El total de turistas internacionales que ingresaron al país superó los 3.4 millones, lo que representa un aumento significativo en comparación con el mismo periodo del año anterior. Este crecimiento se observa tanto en el turismo fronterizo como en el que llega por vía aérea, siendo este último el que más contribuye a la captación de divisas. En mayo, los viajeros que ingresaron por avión gastaron en promedio 1,110 dólares cada uno, lo que marcó un incremento de 2.7 % respecto al año pasado.
Este desempeño favorable también se reflejó en los ingresos totales por turismo internacional, los cuales alcanzaron los 2,235 millones de dólares, una cifra que representa un aumento del 8.5 % en comparación interanual. Estos datos reflejan la recuperación continua de un sector que fue duramente golpeado por la pandemia, y ahora retoma su papel estratégico en la economía mexicana.
El éxito del sector turístico se debe a múltiples razones, como la estabilidad del tipo de cambio, el mantenimiento de la conectividad aérea, la variedad de destinos turísticos y una oferta que cada vez es más amplia, combinando playas, cultura, gastronomía y naturaleza. Además, ha sido relevante la recuperación económica de algunas naciones emisoras importantes, como Estados Unidos y Canadá, que son las que más visitantes traen al país.
Otro aspecto relevante es el dinamismo del turismo fronterizo, que alcanzó 1.27 millones de viajeros durante el mes. Aunque este tipo de turismo genera menores ingresos por persona en comparación con el de internación aérea, representa una fuente constante de flujo turístico, especialmente en las regiones norteñas del país. A ello se suma el crecimiento del turismo de excursionistas, es decir, aquellos visitantes que no pernoctan, pero que también contribuyen al consumo local.
Los destinos más beneficiados por esta alza en la actividad turística han sido las zonas tradicionalmente populares como Cancún, Los Cabos y la Ciudad de México, aunque también se ha observado un mayor interés por regiones emergentes como Chiapas, Yucatán, Guanajuato y Baja California. Esta expansión hacia nuevos destinos refleja el interés del visitante internacional por explorar la diversidad cultural y geográfica del país.

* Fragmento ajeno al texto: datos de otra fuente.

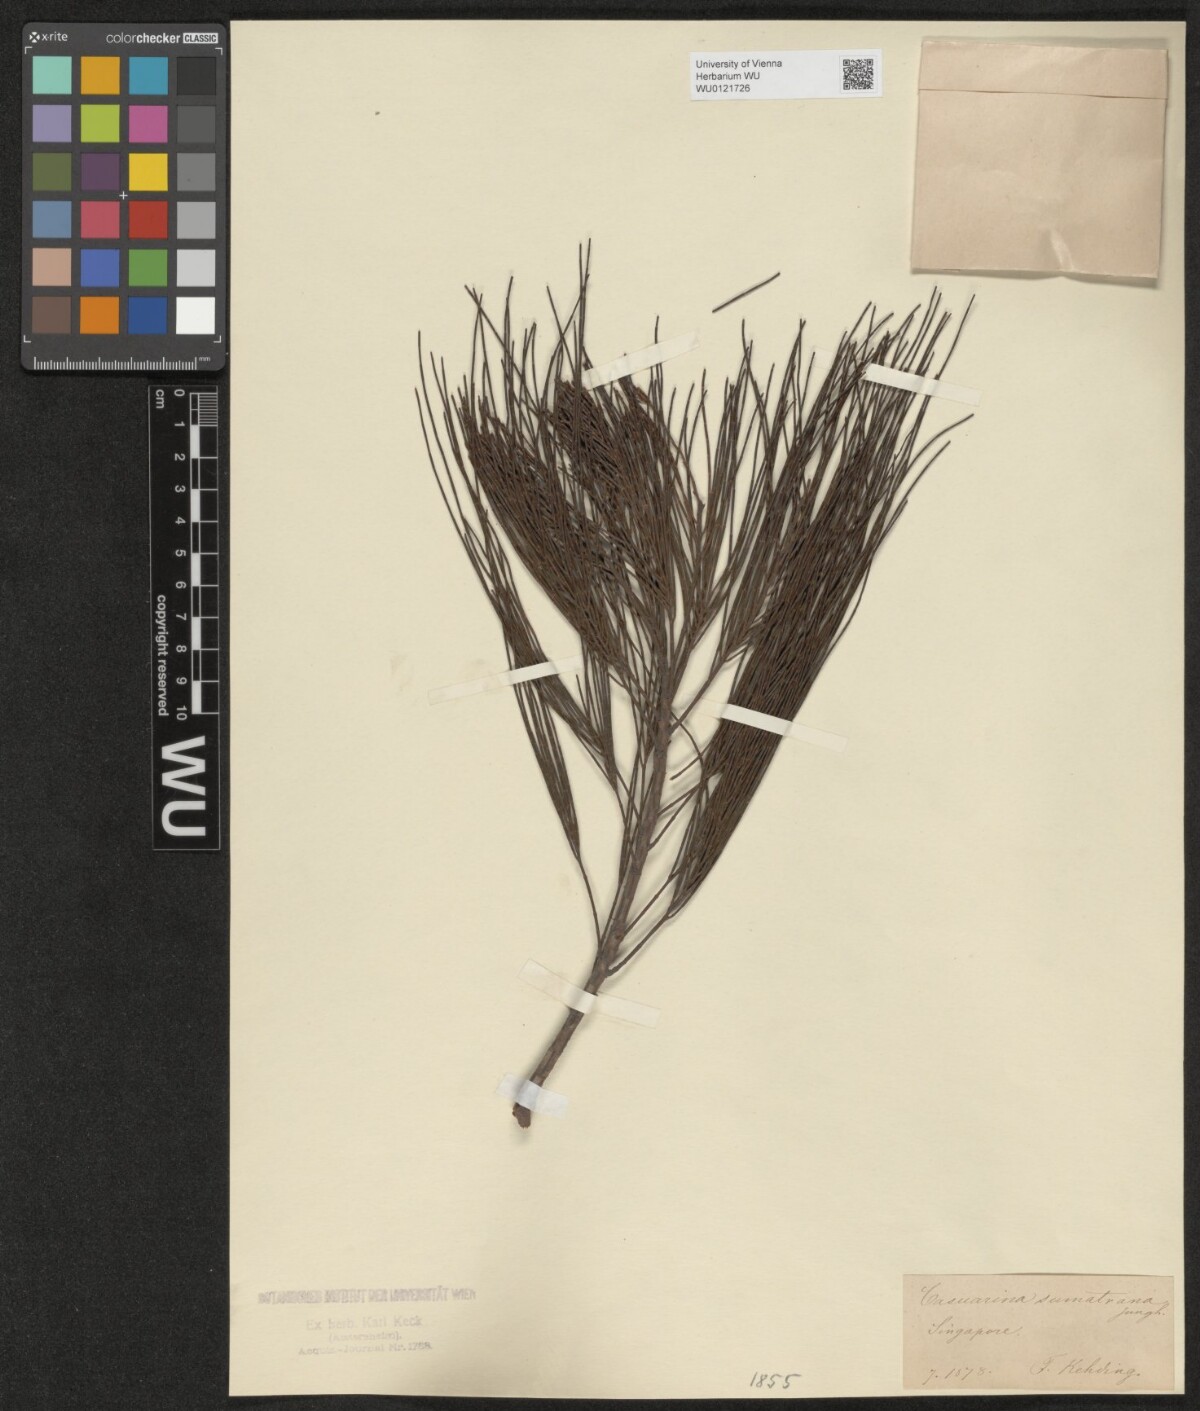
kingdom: Plantae
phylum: Tracheophyta
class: Magnoliopsida
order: Fagales
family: Casuarinaceae
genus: Gymnostoma
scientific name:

El turismo sigue siendo uno de los fundamentos de la economía en México, no solo por su habilidad para captar divisas, sino también por el efecto que provoca en el empleo, los servicios y el desarrollo de la infraestructura local. Numerosas micro y pequeñas empresas en áreas como la hotelería, el transporte, la gastronomía y el comercio dependen de manera directa del turismo, lo que hace que este crecimiento sea positivo para grandes partes de la sociedad.
Las autoridades del sector han indicado que las cifras de mayo apoyan las previsiones positivas para el final del año, anticipando un aumento continuo en la llegada de turistas internacionales. Para alcanzar esto, se están implementando estrategias de promoción en mercados importantes, mejoras en la infraestructura de los aeropuertos y el refuerzo de la seguridad en áreas turísticas.
Con este repunte, México reafirma su capacidad para competir en el escenario turístico global, combinando atractivos naturales y culturales con una oferta moderna y en expansión. El desafío ahora será mantener este ritmo de crecimiento, diversificar mercados y asegurar que los beneficios del turismo se traduzcan en desarrollo social y económico en todas las regiones del país.